BEGIN Supplied records

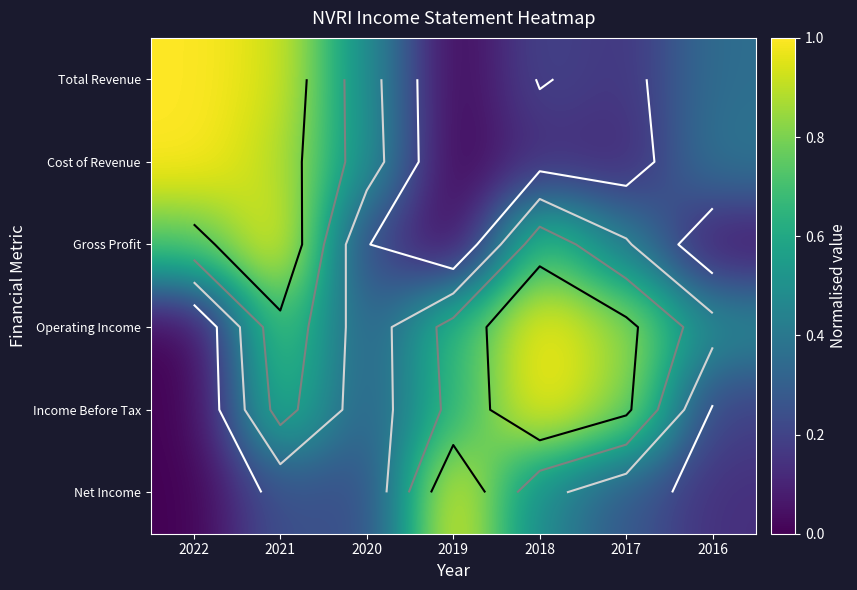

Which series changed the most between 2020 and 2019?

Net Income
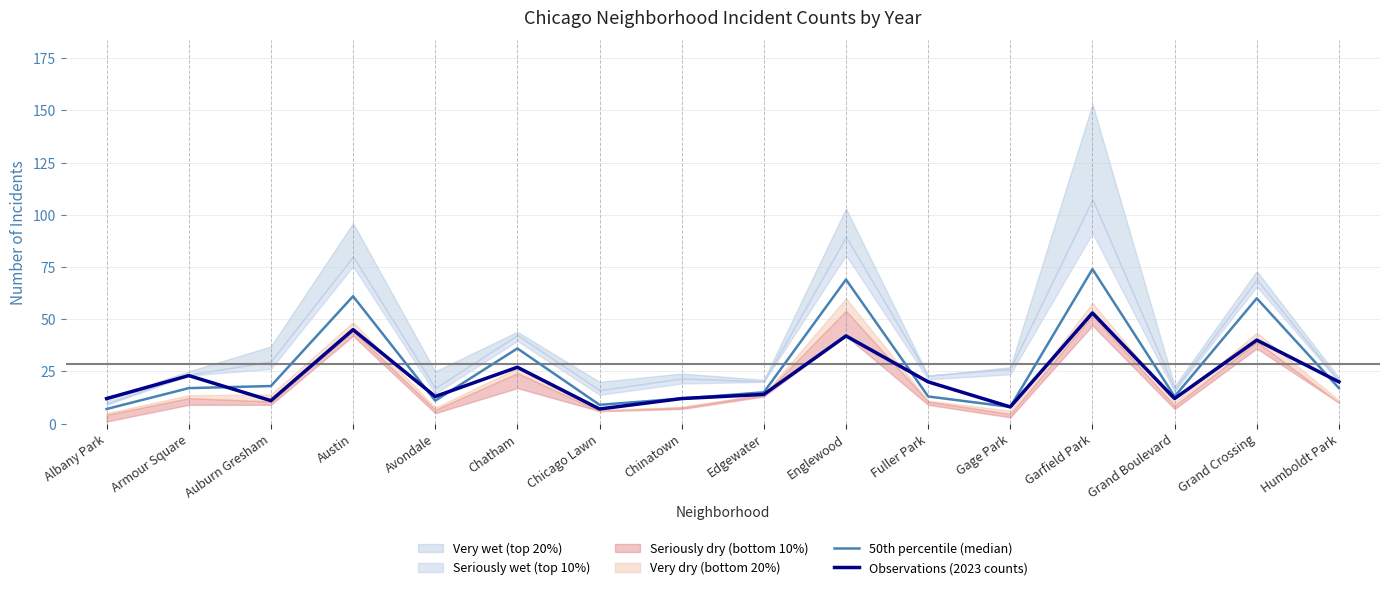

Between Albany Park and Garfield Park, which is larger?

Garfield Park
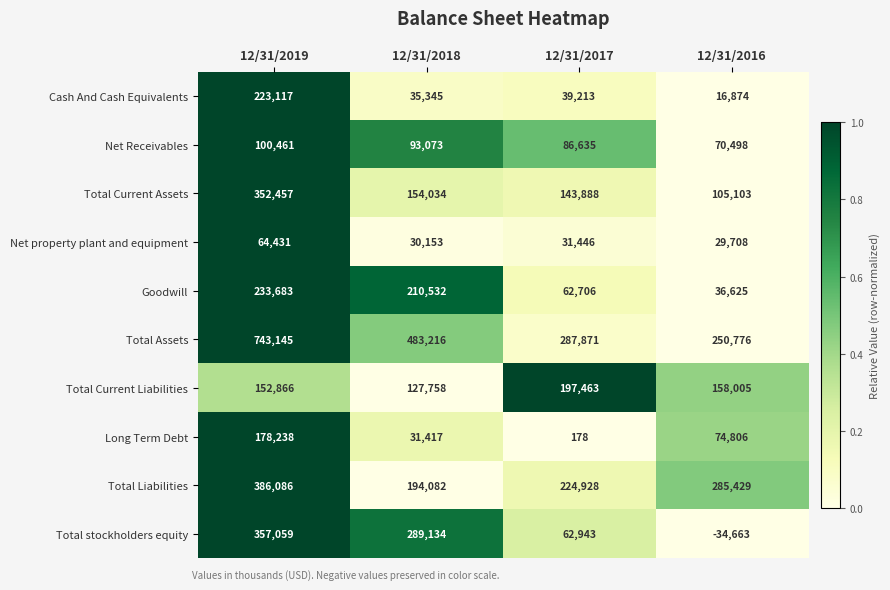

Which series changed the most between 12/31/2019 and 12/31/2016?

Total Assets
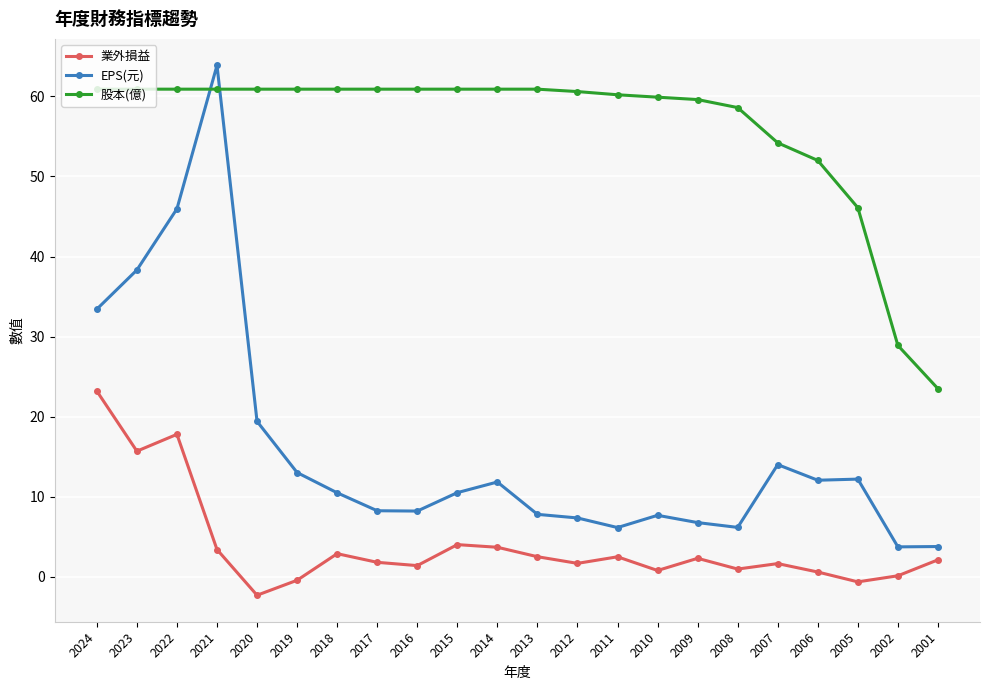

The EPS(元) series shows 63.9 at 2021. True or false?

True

END Supplied records

> What this task involves: Copy the rows above word for word, leaving out the pictures.

> Solution below:
Which series changed the most between 2020 and 2019?

Net Income

Between Albany Park and Garfield Park, which is larger?

Garfield Park

Which series changed the most between 12/31/2019 and 12/31/2016?

Total Assets

The EPS(元) series shows 63.9 at 2021. True or false?

True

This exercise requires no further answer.